必須課題:
**1)** ドコモの買収に関する記事によると、ドコモによる株式取得後、オリックスの出資比率は何%になりますか?
**2)** ドコモの買収に関する記事を、最後の文の後から書き継いでください。

学習用テキスト:

----------

ドコモが「経済圏」拡大で一手…オリックス・クレジットを792億円で買収、今後の注目は?
NTTドコモは6日、792億円を投じてオリックス・クレジット(東京都港区)を買収すると発表した。29日に同社の株式の66%をオリックスから取得する。携帯通信大手はスマートフォンを軸にあらゆる非通信サービスを連携させた自社経済圏の拡充でしのぎを削る。金融・決済事業が経済圏の柱となる中、個人向け無担保ローン、長期固定金利住宅ローン「フラット35」といったオリックス・クレジットの強みを融合する。
ドコモによる株式取得後、オリックスの出資比率は34%となる。オリックス・クレジットの社名や代表者、人員削減、サービスの変更はしない。
オリックス・クレジットは1979年6月の設立で、23年3月末時点の社員数は436人。87年に高所得者向けの「オリックスVIPローンカード」を開始し、23年末時点の無担保ローンの貸付残高は約1000億円。地域金融機関が取り扱う個人向け無担保ローンの保証業務も手がけており、全国250以上の金融機関と提携している。フラット35の23年度の融資実行件数は約7000件と国内2位。22年度の税引き前利益は約114億円だった。

----------

保存済みエントリ:

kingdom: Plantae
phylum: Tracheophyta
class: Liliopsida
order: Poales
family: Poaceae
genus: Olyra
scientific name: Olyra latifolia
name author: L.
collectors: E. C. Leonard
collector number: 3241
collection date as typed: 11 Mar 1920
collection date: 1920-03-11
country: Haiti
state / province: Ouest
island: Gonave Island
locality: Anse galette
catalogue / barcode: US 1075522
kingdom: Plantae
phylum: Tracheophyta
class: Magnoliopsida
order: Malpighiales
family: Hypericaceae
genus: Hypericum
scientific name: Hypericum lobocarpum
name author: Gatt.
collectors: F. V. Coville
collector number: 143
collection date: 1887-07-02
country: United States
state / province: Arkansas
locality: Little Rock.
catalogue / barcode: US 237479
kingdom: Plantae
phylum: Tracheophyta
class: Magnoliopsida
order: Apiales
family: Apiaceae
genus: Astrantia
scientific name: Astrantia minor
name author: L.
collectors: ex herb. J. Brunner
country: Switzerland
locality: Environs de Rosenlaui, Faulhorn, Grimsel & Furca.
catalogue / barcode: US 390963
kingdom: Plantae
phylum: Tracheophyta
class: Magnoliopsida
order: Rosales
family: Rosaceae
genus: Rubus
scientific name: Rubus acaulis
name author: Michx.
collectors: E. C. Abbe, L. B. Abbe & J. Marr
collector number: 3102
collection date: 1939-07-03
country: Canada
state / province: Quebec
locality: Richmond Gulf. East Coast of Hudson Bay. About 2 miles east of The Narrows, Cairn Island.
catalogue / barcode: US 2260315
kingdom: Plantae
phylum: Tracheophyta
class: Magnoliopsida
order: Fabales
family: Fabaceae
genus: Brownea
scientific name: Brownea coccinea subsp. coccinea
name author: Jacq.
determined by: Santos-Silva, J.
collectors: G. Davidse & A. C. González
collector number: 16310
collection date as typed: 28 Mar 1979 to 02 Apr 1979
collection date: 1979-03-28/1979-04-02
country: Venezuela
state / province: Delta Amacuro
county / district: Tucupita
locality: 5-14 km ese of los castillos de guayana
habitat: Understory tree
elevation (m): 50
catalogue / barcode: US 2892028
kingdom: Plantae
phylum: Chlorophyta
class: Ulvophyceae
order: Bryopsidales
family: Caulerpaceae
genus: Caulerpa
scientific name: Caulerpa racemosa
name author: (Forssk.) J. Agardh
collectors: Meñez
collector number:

----------

演習の解答:
**1)** 34%です。

**2)**
ドコモは22年7月に個人向け無担保ローンサービス「dスマホローン」を開始。24年2月時点の累計貸付実行額は370億円に達していた。ただ金融・決済事業を柱とした自社経済圏の拡充でKDDIやソフトバンクとの競争が激化した。
さらにカードローンなど個人向け無担保ローンに強みを持つ楽天グループが携帯通信事業を強化している。ドコモの江藤俊弘執行役員は「数年以内に無担保ローン事業で楽天グループに追いつき、追い越したい」と意気込む。
ドコモは23年10月に約486億円を投じたマネックス証券の買収を発表。金融・決済事業への大型買収が続く中、課題とされる自前の銀行機能がないことへの対応にも注目が集まる。